● **Stored data entries**:

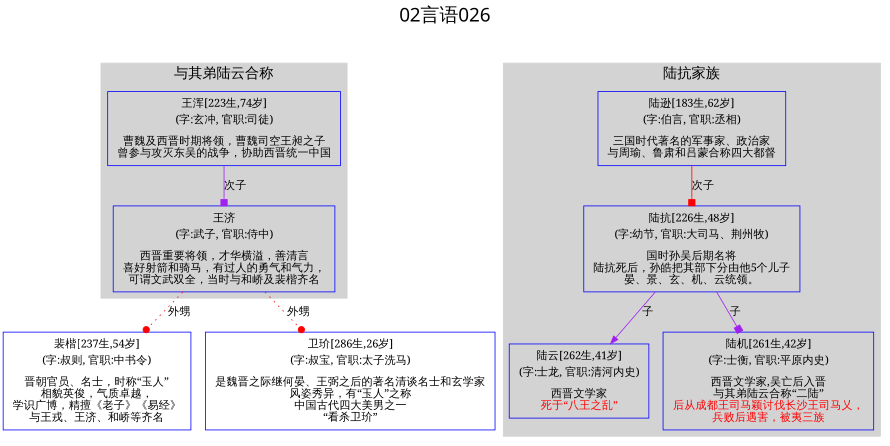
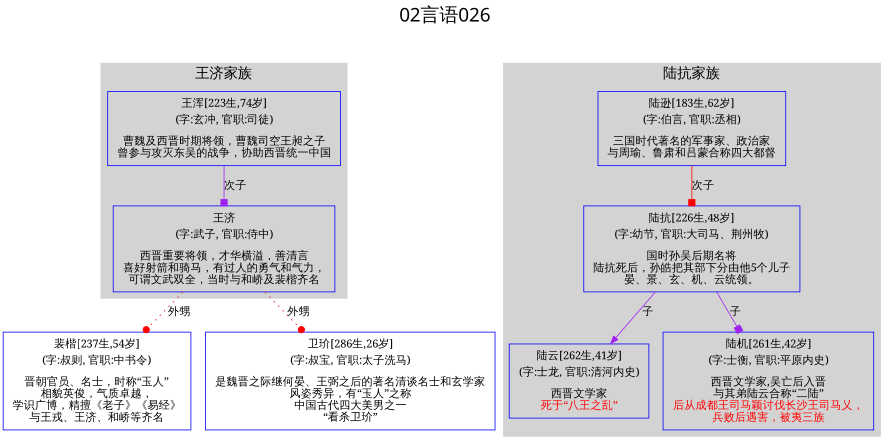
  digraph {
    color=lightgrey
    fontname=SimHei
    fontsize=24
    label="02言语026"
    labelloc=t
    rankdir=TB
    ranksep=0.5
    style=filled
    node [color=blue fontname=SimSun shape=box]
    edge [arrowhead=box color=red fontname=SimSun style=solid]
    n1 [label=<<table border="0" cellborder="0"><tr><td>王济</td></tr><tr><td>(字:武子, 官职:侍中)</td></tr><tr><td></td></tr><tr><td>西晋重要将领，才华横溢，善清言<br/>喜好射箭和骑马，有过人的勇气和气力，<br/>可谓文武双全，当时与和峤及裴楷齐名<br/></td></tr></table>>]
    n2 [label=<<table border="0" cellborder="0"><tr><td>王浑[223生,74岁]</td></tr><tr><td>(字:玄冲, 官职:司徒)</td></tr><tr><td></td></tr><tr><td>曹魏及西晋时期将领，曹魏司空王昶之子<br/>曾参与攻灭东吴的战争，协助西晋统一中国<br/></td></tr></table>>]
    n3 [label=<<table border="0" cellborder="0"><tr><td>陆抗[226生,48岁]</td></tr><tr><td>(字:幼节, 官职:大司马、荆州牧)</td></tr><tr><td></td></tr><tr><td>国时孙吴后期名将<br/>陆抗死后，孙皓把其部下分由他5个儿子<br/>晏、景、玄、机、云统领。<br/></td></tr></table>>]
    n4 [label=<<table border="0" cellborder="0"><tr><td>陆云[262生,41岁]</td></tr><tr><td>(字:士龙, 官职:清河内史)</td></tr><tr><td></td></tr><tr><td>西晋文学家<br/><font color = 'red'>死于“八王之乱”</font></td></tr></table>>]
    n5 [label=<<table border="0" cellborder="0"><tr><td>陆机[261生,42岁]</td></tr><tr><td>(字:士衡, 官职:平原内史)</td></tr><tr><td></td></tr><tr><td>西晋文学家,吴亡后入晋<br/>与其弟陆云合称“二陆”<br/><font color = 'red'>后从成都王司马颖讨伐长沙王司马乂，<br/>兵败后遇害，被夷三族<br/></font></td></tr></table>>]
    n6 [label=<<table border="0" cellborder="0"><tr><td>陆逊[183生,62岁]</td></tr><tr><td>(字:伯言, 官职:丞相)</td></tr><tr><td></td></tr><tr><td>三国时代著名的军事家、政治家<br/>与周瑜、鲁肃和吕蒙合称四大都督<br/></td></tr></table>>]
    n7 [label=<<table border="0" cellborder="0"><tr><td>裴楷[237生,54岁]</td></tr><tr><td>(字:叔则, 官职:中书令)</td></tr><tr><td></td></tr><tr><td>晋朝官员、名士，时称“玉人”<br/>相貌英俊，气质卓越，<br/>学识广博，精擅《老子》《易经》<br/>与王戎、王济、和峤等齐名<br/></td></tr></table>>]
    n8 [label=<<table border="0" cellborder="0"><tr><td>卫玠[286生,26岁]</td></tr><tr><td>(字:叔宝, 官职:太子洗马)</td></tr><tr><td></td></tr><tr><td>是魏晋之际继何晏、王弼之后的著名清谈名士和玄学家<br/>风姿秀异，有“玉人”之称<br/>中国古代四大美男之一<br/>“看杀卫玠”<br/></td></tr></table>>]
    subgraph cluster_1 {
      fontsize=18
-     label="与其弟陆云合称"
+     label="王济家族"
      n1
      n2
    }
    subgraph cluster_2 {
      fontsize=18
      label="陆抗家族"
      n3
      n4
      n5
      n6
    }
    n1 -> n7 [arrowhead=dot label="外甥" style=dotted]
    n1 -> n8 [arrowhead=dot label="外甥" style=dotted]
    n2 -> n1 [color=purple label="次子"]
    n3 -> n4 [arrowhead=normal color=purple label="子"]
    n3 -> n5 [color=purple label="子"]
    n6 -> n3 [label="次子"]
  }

● **SET EXERCISE**: Reproduce the diagram source of every entry verbatim, keeping the diff markers and omitting the images.

● **ANSWER TO THE EXERCISE**:
  digraph {
    color=lightgrey
    fontname=SimHei
    fontsize=24
    label="02言语026"
    labelloc=t
    rankdir=TB
    ranksep=0.5
    style=filled
    node [color=blue fontname=SimSun shape=box]
    edge [arrowhead=box color=red fontname=SimSun style=solid]
    n1 [label=<<table border="0" cellborder="0"><tr><td>王济</td></tr><tr><td>(字:武子, 官职:侍中)</td></tr><tr><td></td></tr><tr><td>西晋重要将领，才华横溢，善清言<br/>喜好射箭和骑马，有过人的勇气和气力，<br/>可谓文武双全，当时与和峤及裴楷齐名<br/></td></tr></table>>]
    n2 [label=<<table border="0" cellborder="0"><tr><td>王浑[223生,74岁]</td></tr><tr><td>(字:玄冲, 官职:司徒)</td></tr><tr><td></td></tr><tr><td>曹魏及西晋时期将领，曹魏司空王昶之子<br/>曾参与攻灭东吴的战争，协助西晋统一中国<br/></td></tr></table>>]
    n3 [label=<<table border="0" cellborder="0"><tr><td>陆抗[226生,48岁]</td></tr><tr><td>(字:幼节, 官职:大司马、荆州牧)</td></tr><tr><td></td></tr><tr><td>国时孙吴后期名将<br/>陆抗死后，孙皓把其部下分由他5个儿子<br/>晏、景、玄、机、云统领。<br/></td></tr></table>>]
    n4 [label=<<table border="0" cellborder="0"><tr><td>陆云[262生,41岁]</td></tr><tr><td>(字:士龙, 官职:清河内史)</td></tr><tr><td></td></tr><tr><td>西晋文学家<br/><font color = 'red'>死于“八王之乱”</font></td></tr></table>>]
    n5 [label=<<table border="0" cellborder="0"><tr><td>陆机[261生,42岁]</td></tr><tr><td>(字:士衡, 官职:平原内史)</td></tr><tr><td></td></tr><tr><td>西晋文学家,吴亡后入晋<br/>与其弟陆云合称“二陆”<br/><font color = 'red'>后从成都王司马颖讨伐长沙王司马乂，<br/>兵败后遇害，被夷三族<br/></font></td></tr></table>>]
    n6 [label=<<table border="0" cellborder="0"><tr><td>陆逊[183生,62岁]</td></tr><tr><td>(字:伯言, 官职:丞相)</td></tr><tr><td></td></tr><tr><td>三国时代著名的军事家、政治家<br/>与周瑜、鲁肃和吕蒙合称四大都督<br/></td></tr></table>>]
    n7 [label=<<table border="0" cellborder="0"><tr><td>裴楷[237生,54岁]</td></tr><tr><td>(字:叔则, 官职:中书令)</td></tr><tr><td></td></tr><tr><td>晋朝官员、名士，时称“玉人”<br/>相貌英俊，气质卓越，<br/>学识广博，精擅《老子》《易经》<br/>与王戎、王济、和峤等齐名<br/></td></tr></table>>]
    n8 [label=<<table border="0" cellborder="0"><tr><td>卫玠[286生,26岁]</td></tr><tr><td>(字:叔宝, 官职:太子洗马)</td></tr><tr><td></td></tr><tr><td>是魏晋之际继何晏、王弼之后的著名清谈名士和玄学家<br/>风姿秀异，有“玉人”之称<br/>中国古代四大美男之一<br/>“看杀卫玠”<br/></td></tr></table>>]
    subgraph cluster_1 {
      fontsize=18
-     label="与其弟陆云合称"
+     label="王济家族"
      n1
      n2
    }
    subgraph cluster_2 {
      fontsize=18
      label="陆抗家族"
      n3
      n4
      n5
      n6
    }
    n1 -> n7 [arrowhead=dot label="外甥" style=dotted]
    n1 -> n8 [arrowhead=dot label="外甥" style=dotted]
    n2 -> n1 [color=purple label="次子"]
    n3 -> n4 [arrowhead=normal color=purple label="子"]
    n3 -> n5 [color=purple label="子"]
    n6 -> n3 [label="次子"]
  }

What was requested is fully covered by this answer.